ADVANCES IN LARGE-AREA NANOPATTERNING BY NANOIMPRINT LITHOGRAPHY AND APPLICATIONS IN LIGHT-EMITTING DEVICES

Abstract

The research work presented in this dissertation focused on two main areas. One part is to discuss some novel nanofabrication techniques based on nanoimprint lithography (NIL) for making dielectric and metallic nanostructures on rigid or flexible substrates. The other part is to discuss the application of the fabricated nanostructures in light-emitting devices, particularly the organic light emitting diodes (OLEDs).

In the first part, several NIL based nanofabrication techniques are discussed: (a) a compositional NIL process is developed to fabricate a 400nm-pitch 2-D nanomesh mold from 1-D grating. And by using the nanomesh mold, dielectric nanomesh structures are patterned in the glass substrate; (b) a double-imprint NIL is developed to fabricate a hexagonal-lattice moiré pattern of pillar arrays which can be used as a micro-lens array; (c) a NIL process is developed to fabricate ultrathin (15nm) metallic nanomesh with 200nm pitch and large holes (180nm); (d) a variety of NIL, termed “transfer nanoprinting” is developed to fabricate metallic nanomesh on delicate flexible substrate (e.g., PDMS) which cannot sustain the high temperature or chemical used in typical NIL process.

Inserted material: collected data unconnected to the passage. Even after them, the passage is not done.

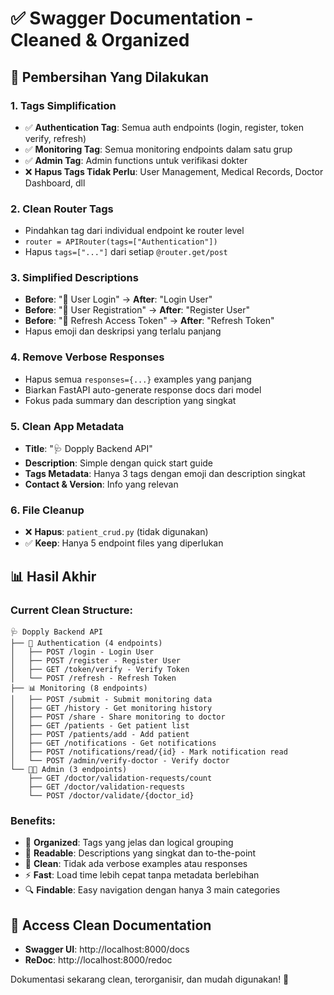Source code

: # ✅ Swagger Documentation - Cleaned & Organized

## 🧹 Pembersihan Yang Dilakukan

### 1. **Tags Simplification**
- ✅ **Authentication Tag**: Semua auth endpoints (login, register, token verify, refresh) 
- ✅ **Monitoring Tag**: Semua monitoring endpoints dalam satu grup
- ✅ **Admin Tag**: Admin functions untuk verifikasi dokter
- ❌ **Hapus Tags Tidak Perlu**: User Management, Medical Records, Doctor Dashboard, dll

### 2. **Clean Router Tags**
- Pindahkan tag dari individual endpoint ke router level
- `router = APIRouter(tags=["Authentication"])` 
- Hapus `tags=["..."]` dari setiap `@router.get/post`

### 3. **Simplified Descriptions**
- **Before**: "🔑 User Login" → **After**: "Login User"
- **Before**: "📝 User Registration" → **After**: "Register User"  
- **Before**: "🔄 Refresh Access Token" → **After**: "Refresh Token"
- Hapus emoji dan deskripsi yang terlalu panjang

### 4. **Remove Verbose Responses**
- Hapus semua `responses={...}` examples yang panjang
- Biarkan FastAPI auto-generate response docs dari model
- Fokus pada summary dan description yang singkat

### 5. **Clean App Metadata**
- **Title**: "🩺 Dopply Backend API"
- **Description**: Simple dengan quick start guide
- **Tags Metadata**: Hanya 3 tags dengan emoji dan description singkat
- **Contact & Version**: Info yang relevan

### 6. **File Cleanup**
- ❌ **Hapus**: `patient_crud.py` (tidak digunakan)
- ✅ **Keep**: Hanya 5 endpoint files yang diperlukan

## 📊 Hasil Akhir

### Current Clean Structure:
```
🩺 Dopply Backend API
├── 🔐 Authentication (4 endpoints)
│   ├── POST /login - Login User
│   ├── POST /register - Register User  
│   ├── GET /token/verify - Verify Token
│   └── POST /refresh - Refresh Token
├── 📊 Monitoring (8 endpoints)
│   ├── POST /submit - Submit monitoring data
│   ├── GET /history - Get monitoring history
│   ├── POST /share - Share monitoring to doctor
│   ├── GET /patients - Get patient list
│   ├── POST /patients/add - Add patient
│   ├── GET /notifications - Get notifications
│   ├── POST /notifications/read/{id} - Mark notification read
│   └── POST /admin/verify-doctor - Verify doctor
└── 👨‍💼 Admin (3 endpoints)
    ├── GET /doctor/validation-requests/count
    ├── GET /doctor/validation-requests  
    └── POST /doctor/validate/{doctor_id}
```

### Benefits:
- 🎯 **Organized**: Tags yang jelas dan logical grouping
- 📖 **Readable**: Descriptions yang singkat dan to-the-point
- 🧹 **Clean**: Tidak ada verbose examples atau responses
- ⚡ **Fast**: Load time lebih cepat tanpa metadata berlebihan
- 🔍 **Findable**: Easy navigation dengan hanya 3 main categories

## 🚀 Access Clean Documentation

- **Swagger UI**: http://localhost:8000/docs
- **ReDoc**: http://localhost:8000/redoc

Dokumentasi sekarang clean, terorganisir, dan mudah digunakan! 🎉
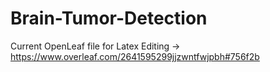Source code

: # Brain-Tumor-Detection

Current OpenLeaf file for Latex Editing
-> https://www.overleaf.com/2641595299jjzwntfwjpbh#756f2b
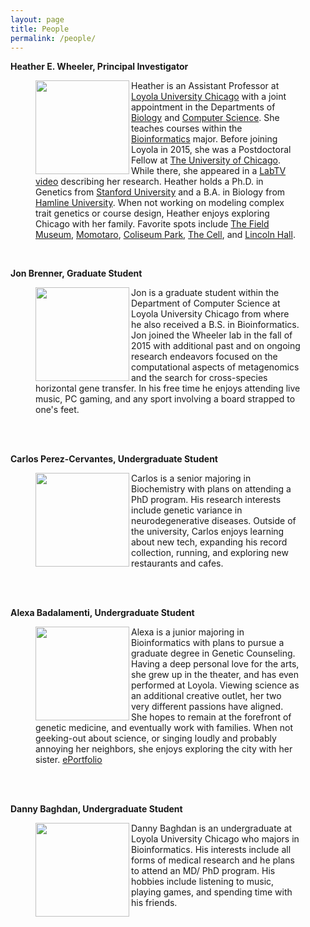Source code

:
```yaml
---
layout: page
title: People
permalink: /people/
---
```


**Heather E. Wheeler, Principal Investigator**


<figure>
    <a href="../images/hew.jpg">
	<img src="{{ site.baseurl }}/images/hew.jpg" width="150px" height="150px" align="left"/>
    </a>
<figcaption>
	Heather is an Assistant Professor at <a href="http://luc.edu/">Loyola University Chicago</a> with a joint appointment in the Departments of <a href="http://luc.edu/biology">Biology</a> and <a href="http://luc.edu/cs">Computer Science</a>. She teaches courses within the <a href="http://luc.edu/bioinformatics/">Bioinformatics</a> major. Before joining Loyola in 2015, she was a Postdoctoral Fellow at <a href="http://paarpharmacogenomics.org/home.htm">The University of Chicago</a>. While there, she appeared in a <a href="http://www.labtv.com/Home/Profile?researcherId=1894">LabTV video</a> describing her research. Heather holds a Ph.D. in Genetics from <a href="http://genetics.stanford.edu/">Stanford University</a> and a B.A. in Biology from <a href="http://www.hamline.edu/cla/biology/">Hamline University</a>. When not working on modeling complex trait genetics or course design, Heather enjoys exploring Chicago with her family. Favorite spots include <a href="http://www.fieldmuseum.org/">The Field Museum</a>, <a href="http://www.momotarochicago.com/">Momotaro</a>, <a href="http://www.chicagoparkdistrict.com/parks/Coliseum-Park/">Coliseum Park</a>, <a href="http://en.wikipedia.org/wiki/U.S._Cellular_Field">The Cell</a>, and <a href="http://www.lh-st.com/">Lincoln Hall</a>.
</figcaption>
</figure>
<br>

**Jon Brenner, Graduate Student**

<figure>
    <a href="../images/jon.jpg">
        <img src="{{ site.baseurl }}/images/jon.jpg" width="150px" height="150px" align="left"/>
    </a>
<figcaption>
	Jon is a graduate student within the Department of Computer Science at Loyola University Chicago from where he also received a B.S. in Bioinformatics. Jon joined the Wheeler lab in the fall of 2015 with additional past and on ongoing research endeavors focused on the computational aspects of metagenomics and the search for cross-species horizontal gene transfer. In his free time he enjoys attending live music, PC gaming, and any sport involving a board strapped to one's feet. 
</figcaption>
</figure>  
<br>
<br>

**Carlos Perez-Cervantes, Undergraduate Student**

<figure>
    <a href="../images/carlos.jpg">
        <img src="{{ site.baseurl }}/images/carlos.jpg" width="150px" height="150px" align="left"/>
    </a>
<figcaption>
        Carlos is a senior majoring in Biochemistry with plans on attending a PhD program. His research interests include genetic variance in neurodegenerative diseases.  Outside of the university, Carlos enjoys learning about new tech, expanding his record collection, running, and exploring new restaurants and cafes.
</figcaption>
</figure>
<br>
<br>

**Alexa Badalamenti, Undergraduate Student**

<figure>
    <a href="../images/carlos.jpg">
        <img src="{{ site.baseurl }}/images/alexa.jpg" width="150px" height="150px" align="left"/>
    </a>
<figcaption>
        Alexa is a junior majoring in Bioinformatics with plans to pursue a graduate degree in Genetic Counseling. Having a deep personal love for the arts, she grew up in the theater, and has even performed at Loyola. Viewing science as an additional creative outlet, her two very different passions have aligned. She hopes to remain at the forefront of genetic medicine, and eventually work with families. When not geeking-out about science, or singing loudly and probably annoying her neighbors, she enjoys exploring the city with her sister. <a href="https://www.taskstream.com/ts/badalamenti1/AlexaBadalamenti">ePortfolio</a>
</figcaption>
</figure>
<br>
<br>

**Danny Baghdan, Undergraduate Student**

<figure>
    <a href="../images/carlos.jpg">
        <img src="{{ site.baseurl }}/images/danny.jpeg" width="150px" height="150px" align="left"/>
    </a>
<figcaption>
        Danny Baghdan is an undergraduate at Loyola University Chicago who majors in Bioinformatics.  His interests include all forms of medical research and he plans to attend an MD/ PhD program. His hobbies include listening to music, playing games, and spending time with his friends.
</figcaption>
</figure>
<br>
<br>

<br>
<br>
<br>
<br>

In the second part, firstly, by replacing the conventional planar glass substrate with the dielectric nanomesh substrate (DNM-substrate) we developed, the OLEDs can achieve a 1.33-fold light extraction efficiency enhancement and a 1.8-fold power efficiency enhancement. Then by further improving the DNM-substrate, a high-index deep-groove dielectric nanomesh substrate (HDNM-substrate) is developed. And the OLED fabricated on this substrate achieve a 1.85-fold light extraction enhancement factor. Secondly, we demonstrate the convex-lens optical behavior of the hexagonal-lattice moiré pattern of pillar arrays by optical simulations. And by applying this pattern in the OLED substrates, over 100% light extraction enhancement is achieved. Thirdly, the ITO electrode of the OLED is replaced by MESH to form a metal/dielectric/metal plasmonic-cavity OLED, termed “PlaCSH-OLED”. Optical simulations demonstrate the optical antenna effect of the PlaCSH cavity with short cavity length at the LSPR wavelength of the MESH which can be used to enhance the light extraction efficiency. Experimentally, a working PlaCSH-OLED was demonstrated and we found the fabricated device exhibited optical microcavity resonant behavior rather than plasmonic cavity resonant behavior due to the long cavity length which indicated the improvement needed for the future work.